Мисс Эллиан взяла Пуфулеца за загривок и перенесла на середину комнаты.
Началась муштра:
— Понял теперь, с кем имеешь дело? Со мной шутки плохи. Ты останешься котом Пуфулецом, пока я не отнесу тебя в цирк Струцкого, чтобы заменить Раджу!.. А до тех пор будешь слушаться Лилику и перестанешь ее царапать. И не смей больше мяукать, когда она дергает тебя за хвост. Уважающий себя бенгальский тигр не мяукает. Это ниже его достоинства. Гоп!
Она щелкнула бичом и исчезла. Исчез и Пуфулец…
Теперь посреди комнаты перелетали с трапеции на трапецию гимнасты в черном трико. Их трапеции были подвешены к потолку, рядом с люстрой. Гимнасты прыгают и почему-то бьют в ладоши. Странно! Один из них похож на дедушку. Это-таки дедушка. «Вот уж никогда не поверила бы, что дедушка гимнаст, — думает Лилика. — Бросил свою трость с костяным набалдашником, больше не жалуется на ревматизм и не кашляет, а летает с трапеции на трапецию в черном трико с вышитым на груди белым черепом».
— Молодец, дедушка! Браво! — бьет в ладоши девочка.
На минуту к ней возвращается сознание. Голова словно налита свинцом, лоб влажный от испарины. Одеяло давит ее.
Ей нестерпимо жарко. Она сбрасывает с себя одеяло, но мать снова укрывает ее.
Опять все путается, и девочка начинает плакать.
— Где Фрам? — спрашивает она.
— Фрама!
— Фрама!
— Фрама!
Она слышит, как кричат другие. Вокруг нее теперь вся публика, заполнявшая цирк на прощальном представлении. Все хлопают в ладоши, стучат ногами:
— Фрама!
— Фрама!
— Фрама!
Одна из надменных остроносых дам с пискливым голосом встала и обвела публику сердитым взглядом. Особенно грозно взглянула она на Лилику. Девочка съежилась и не посмела даже поднять глаз.

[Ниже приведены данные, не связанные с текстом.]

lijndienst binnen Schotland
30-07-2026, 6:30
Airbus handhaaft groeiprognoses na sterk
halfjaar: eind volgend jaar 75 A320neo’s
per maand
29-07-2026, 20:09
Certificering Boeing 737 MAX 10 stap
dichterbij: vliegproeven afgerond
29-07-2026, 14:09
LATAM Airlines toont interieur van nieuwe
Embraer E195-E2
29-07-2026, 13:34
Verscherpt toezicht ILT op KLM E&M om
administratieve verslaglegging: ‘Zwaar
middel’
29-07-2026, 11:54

— Глупые вы! — сказала дама. — Вас надули. Вы заплатили деньги, а вас надули. Перестаньте вызывать Фрама. Все это — сплошное надувательство! Вам обещали показать дрессированного белого медведя. Самого большого, самого умного, самого ученого. Вам наврали! Фрам — просто глупый медведь. Самое обыкновенное глупое животное, даже глупее других! Перестаньте его вызывать. Разве вы не видели, что он ходит на четырех лапах, как собака?
Девочка мечется, зарывшись головой в подушку, плачет. Дама с острым носом и злым голосом говорит неправду. То, что она сказала, не может быть правдой. Но почему же Фрам не появляется?
— Фрама! — присоединяет она свой голос к другим.
— Фрама!
Она открывает глаза. Мягкая рука легла ей на лоб. Ей чудится, что это — легкая лапа Фрама, та лапа, которая ласкала детей с галерки и сажала их в ложи. Она чувствует ее легкое, нежное прикосновение.
— Спасибо, Фрам! — говорит девочка, открывая глаза. — Какой ты добрый, Фрам!
Но это не Фрам, а мама. Она склонилась над кроваткой, чтобы заглянуть Лилике в глаза, и это мамина рука, а не медвежья лапа легла ей на лоб. Мать хочет успокоить девочку, которая мечется в бреду.
Она обнимает ее, нежно целует и баюкает.
— Какая ты добрая, мамочка!
— Добрее Фрама? — лукаво улыбается мать.
— Фрам — совсем другое! — отвечает голубоглазая дочка. — Бедный Фрам! Где-то он теперь?
Мама довольна: речь Лилики стала более связной. Она отдает себе отчет в том, что говорит. Значит, кризис миновал.
— И где-то он теперь?!. — повторяет девочка.
Мама показывает рукой вдаль:
— Далеко, Лилика. В другой стране, в другом городе…
Через неделю Лилика выздоровела. А еще через несколько дней ей позволили выйти на улицу.
Как красиво кружатся снежинки, какое наслаждение вдыхать холодный воздух, который щиплет ноздри, как газированная вода!
Однажды на улице девочка остановилась перед наклеенной на стене старой афишей. Это была афиша цирка Струцкого. В самом центре ее был изображен Фрам, весело раскланивающийся, как в дни своей славы.
— Бедный Фрам!.. — услышала она ребячий голос.
Лилика быстро повернулась и очень обрадовалась, узнав курносого мальчугана, которого видела на прощальном представлении цирка. Петруш тоже узнал белокурую кудрявую девочку в белой шапочке.
— Ты меня помнишь? — спросил он.
— А как же! Ты был в цирке, когда это случилось с Фрамом. Бедный Фрам!
— Как это я тебя с тех пор не встречал?